One such firm is SGO, which hired former Foreign Office minister Mark Malloch-Brown as its chairman in November 2014. Lord Malloch-Brown headed the UN's development programme, worked as Kofi Annan's chief of staff and was vice-president at the World Bank. And he thinks the coming general election is only going to help his company's cause.

"It could be a watershed," he says. The controversy over voter registration is undermining confidence in the system. Electoral fraud could raise corruption concerns as a result of "the breakdown of the old homogeneity of mid-20th century UK" in places like Tower Hamlets.

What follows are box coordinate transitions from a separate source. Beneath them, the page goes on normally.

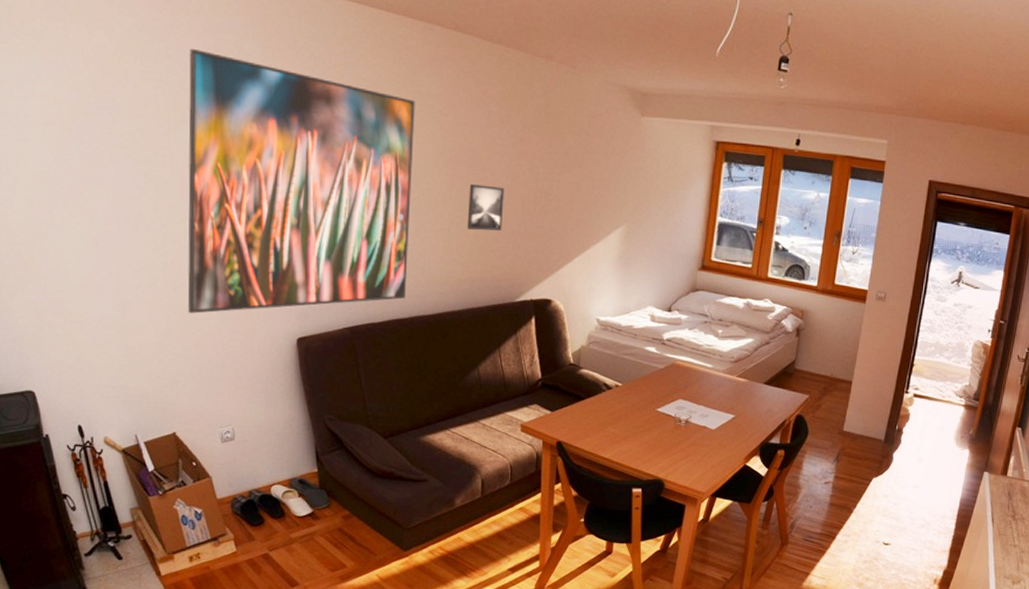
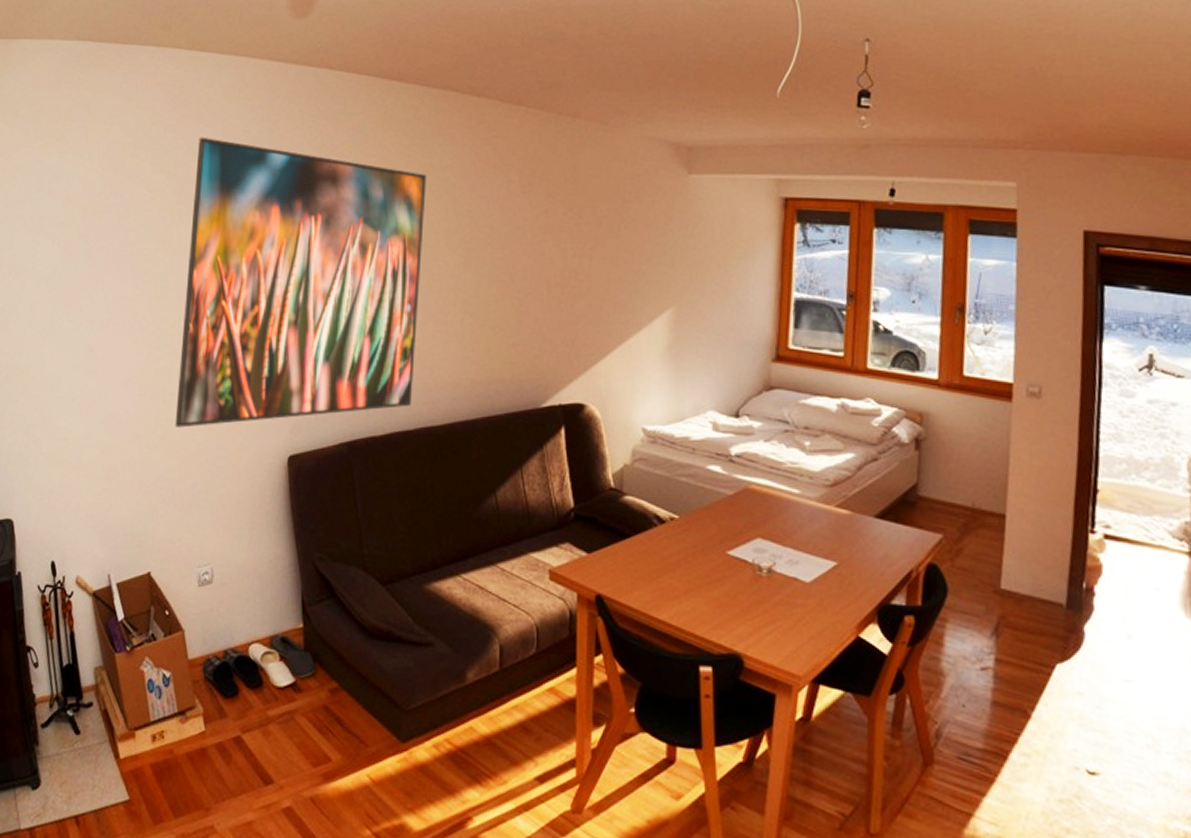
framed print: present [467,183,504,230] -> none [483,265,526,319]

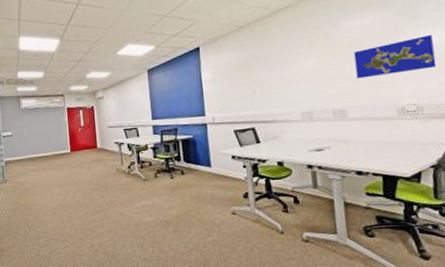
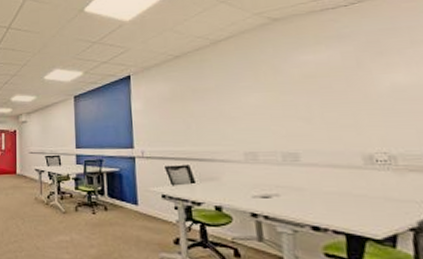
world map: present [353,34,437,79] -> none [307,73,413,119]

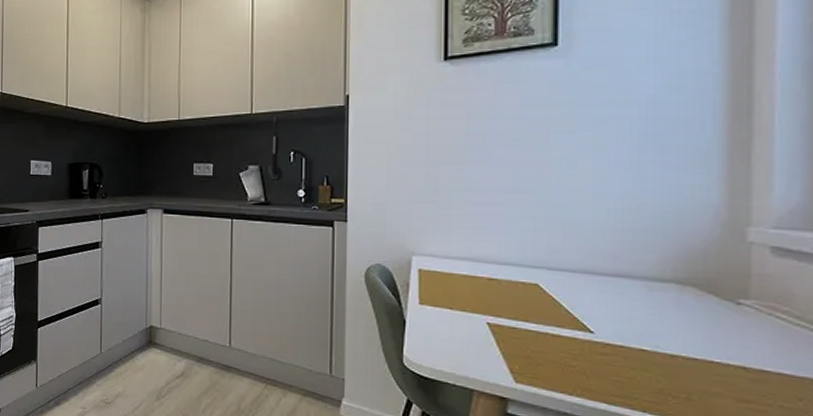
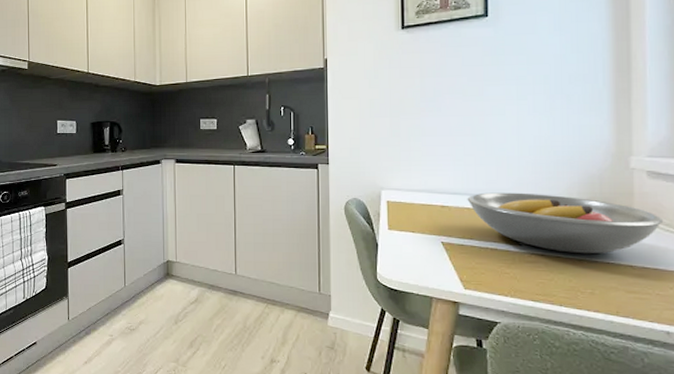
fruit bowl: none [522,264,793,349] -> present [467,192,664,254]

Then there are work-life changes which make the physical restriction of voting where you live increasingly inconvenient.

"Take your average modern working couple – one or both of them may be taking the kids to school before going to work, the other stays late at work," Malloch-Brown says. "All those mechanical issues leave you arguing that there is a significant depressing effect of the current technology or lack of it on participation and turnout."

Is he saying chaos in 2015 is going to help his company make money in 2020?

"If any country can manage big set pieces like elections it's the UK. I don't think the election is going to descend into chaos, but it is going to expose the limitations of the current system in a rapidly changing social demographic."

SGO is well-connected and is now headquartered in London, but there will be other companies eyeing the potential opportunity the transition offers. It will be up to individual firms to work out whether to pitch for a rapid switch or to adopt a slower, steadier approach. That could involve an adoption of centralised results software first, followed by electronic voting machines at polling stations, before voting becomes possible over the internet.

This story is likely to move fast. Next year's Scottish parliamentary elections could feature some kind of electronic voting. Pilots in by-elections are likely elsewhere in the UK. "It's one of those changes where you kind of know that 15 years from now, when you look back, we will be doing it," Malloch-Brown says. "It sort of doesn't make sense when we're living the rest of our lives online that we would somehow exclude this."